U.S. District Court Judge Benson Everett Legg on Monday lifted the stay on his March ruling, which struck down a Maryland law requiring applicants to prove that they need to carry a gun for workplace duties or as protection from a specific threat. The order goes into effect Aug. 7.
Maryland Attorney General Douglas F. Gansler, a Democrat, has appealed the initial ruling and could seek another stay to further delay its enforcement, but gun rights advocates say the judge’s decision puts them one step closer to finalizing a landmark victory.

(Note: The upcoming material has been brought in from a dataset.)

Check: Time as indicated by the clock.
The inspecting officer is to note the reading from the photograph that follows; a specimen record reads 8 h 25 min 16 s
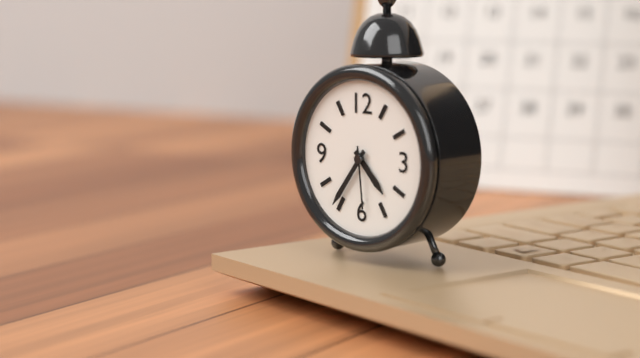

“We are, after all, talking about a civil right,” said Dave Workman, spokesman for the Second Amendment Foundation, a Bellevue, Wash.-based group that provided financial backing for the plaintiff in the lawsuit. “You should not have to explain why you want to exercise a fundamental civil right.”
The lawsuit was filed against the state in 2010 by Raymond Woollard, who received a Maryland gun permit in 2003 after an armed altercation inside his home but was denied renewal in 2009 by Maryland State Police and the state’s Handgun Permit Review Board because he could not provide documents to “verify threats beyond his residence.”
Judge Legg sided with Mr. Woollard, ruling that the law functioned as an unconstitutional rationing system designed to reduce the number of guns in public while ignoring whether applicants are fit to carry them.
Mr. Gansler quickly appealed the case to the 4th U.S. Circuit Court of Appeals, and Judge Legg issued a temporary stay against the ruling while he considered whether to extend the stay until after the 4th Circuit resolves the case.
The judge lifted the stay Monday after Maryland officials unsuccessfully argued that doing so would create a logistical nightmare if the ruling is overturned by forcing the state to go back and revoke potentially hundreds of permits it approved without a full review.
According to state police, Marylanders filed 5,216 permit requests last year and 251 of them were rejected. Of those thrown out, 179 were denied because applicants did not cite a good and substantial reason.
Maryland officials still have the option to request another stay from the 4th Circuit Court, which could grant the stay temporarily or until after it decides on the case.
Mr. Paulson declined to say whether the state will seek a second stay. He said officials will disregard the “good and substantial reason” clause only for applications received between the stay’s Aug. 7 lifting and whenever a potential second stay might go into effect.
The state will not have to reconsider applicants that it already has rejected.
Judge Legg based his ruling largely on two Supreme Court precedents — District of Columbia v. Heller of 2008, in which the court ruled that the Second Amendment may apply to public places, and the 2010 decision in McDonald v. City of Chicago, which found that the Heller decision should apply in states just as it did in the federal enclave of the District.
Nonetheless, gun control proponents argue that Judge Legg’s opinion violated many other decisions limiting the Second Amendment to one’s home.